El técnico de Kaizer Chiefs mira ahora a un grupo de posibles salvavidas: Nkanyiso Shinga, Paseka Mako, Bradley Cross o Kabelo Nkgwesa. Al menos uno de ellos debe estar listo para empezar ante Richards Bay. No es una cuestión de lujo, es pura necesidad.
En ataque, la baja de Khanyisa Mayo se extiende hasta después de la fecha FIFA. Un peso pesado menos en el frente ofensivo. Pero el panorama no es del todo gris para Amakhosi.
La buena noticia tiene nombre y apellido: Mduduzi Shabalala. El joven volvió a la plena forma física y lo anunció de la mejor manera posible, con un gol saliendo desde el banquillo en el 2-0 ante Sekhukhune United el 12 de agosto. También reapareció Wandile Duba en ese mismo partido, ya liberado de los problemas físicos que condicionaron su pretemporada.
Once probable de Kaizer Chiefs
Con ese contexto, el once probable de Da Cruz combina urgencias atrás y dinamita arriba:
- Petersen;
- Monyane, Cross, Miguel, Kwinika;
- Mmodi, Mthethwa, Maboe;
- Shabalala, Phili, Ighodaro.
Dos rachas, un mismo objetivo
Las trayectorias recientes dibujan dos historias distintas.
Richards Bay todavía no sabe lo que es celebrar una victoria en esta campaña. Compite, araña empates, pero no remata. Su perfil de equipo duro de roer se ve reflejado en la estadística: muchos partidos cerrados, pocos goles, demasiados puntos que se escapan por detalles.
Kaizer Chiefs, en cambio, llega con una secuencia que inspira algo más de respeto: D W L W W. El empate ante el campeón africano Mamelodi Sundowns en su último compromiso dejó la sensación de un equipo capaz de pelear de tú a tú con la élite.
Y la presión se elevó un punto más con el triunfo anoche de Orlando Pirates. El mensaje es claro: si Chiefs quiere hablar en serio de una carrera por el título, contra Richards Bay solo vale ganar.
Un duelo parejo, con cuentas pendientes
El cara a cara reciente entre ambos no ofrece un dominador claro.
El 3 de marzo de 2026, Richards Bay se impuso 1-0 como local en la PSL.
El 19 de agosto de 2025, Chiefs había hecho lo propio, 1-0 en casa. Dos partidos, dos victorias por la mínima, un patrón de tensión y márgenes estrechos.
Los modelos de predicción reflejan esa paridad:
- Victoria local: 13%
- Empate: 48%
- Victoria visitante: 39%
El porcentaje más alto apunta al reparto de puntos, pero el contexto competitivo empuja a ambos a buscar algo más.
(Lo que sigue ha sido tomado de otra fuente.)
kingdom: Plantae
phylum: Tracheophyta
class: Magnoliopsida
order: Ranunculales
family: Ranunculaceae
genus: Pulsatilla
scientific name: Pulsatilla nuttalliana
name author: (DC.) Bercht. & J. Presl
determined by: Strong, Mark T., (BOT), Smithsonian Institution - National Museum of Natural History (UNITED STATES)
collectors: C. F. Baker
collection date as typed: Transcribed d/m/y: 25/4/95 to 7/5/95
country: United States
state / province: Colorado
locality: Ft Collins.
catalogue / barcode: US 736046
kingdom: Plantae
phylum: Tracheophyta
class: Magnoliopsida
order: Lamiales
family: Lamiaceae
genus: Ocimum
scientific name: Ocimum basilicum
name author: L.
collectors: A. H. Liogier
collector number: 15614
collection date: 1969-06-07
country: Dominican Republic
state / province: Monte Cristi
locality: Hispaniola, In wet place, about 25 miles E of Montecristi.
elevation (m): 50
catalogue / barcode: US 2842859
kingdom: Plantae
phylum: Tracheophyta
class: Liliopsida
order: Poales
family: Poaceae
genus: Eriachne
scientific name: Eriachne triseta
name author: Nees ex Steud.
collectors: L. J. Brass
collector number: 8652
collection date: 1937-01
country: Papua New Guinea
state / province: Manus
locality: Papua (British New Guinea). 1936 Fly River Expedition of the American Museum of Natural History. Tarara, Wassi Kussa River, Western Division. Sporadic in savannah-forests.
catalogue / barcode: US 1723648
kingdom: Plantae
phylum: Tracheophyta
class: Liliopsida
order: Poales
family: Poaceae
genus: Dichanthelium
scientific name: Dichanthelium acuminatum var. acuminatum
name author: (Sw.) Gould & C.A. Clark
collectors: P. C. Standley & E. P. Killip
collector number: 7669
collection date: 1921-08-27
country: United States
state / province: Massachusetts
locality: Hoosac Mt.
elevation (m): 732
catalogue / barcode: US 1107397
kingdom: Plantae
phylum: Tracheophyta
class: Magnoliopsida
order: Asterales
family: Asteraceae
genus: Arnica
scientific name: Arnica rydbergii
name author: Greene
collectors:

Richards Bay necesita por fin ese primer triunfo que cambie el tono de su temporada. Chiefs, con la sombra de Pirates y Sundowns alargándose en lo alto de la tabla, sabe que cada resbalón se paga caro.
Gabriel confía en su estructura. Da Cruz espera que el lateral izquierdo deje de ser un problema y que el regreso de Shabalala y Duba marque la diferencia. Entre la necesidad de unos y la ambición de otros, la pregunta es simple: ¿quién se atreverá a romper el guion conservador y asumir el riesgo que define a los verdaderos candidatos?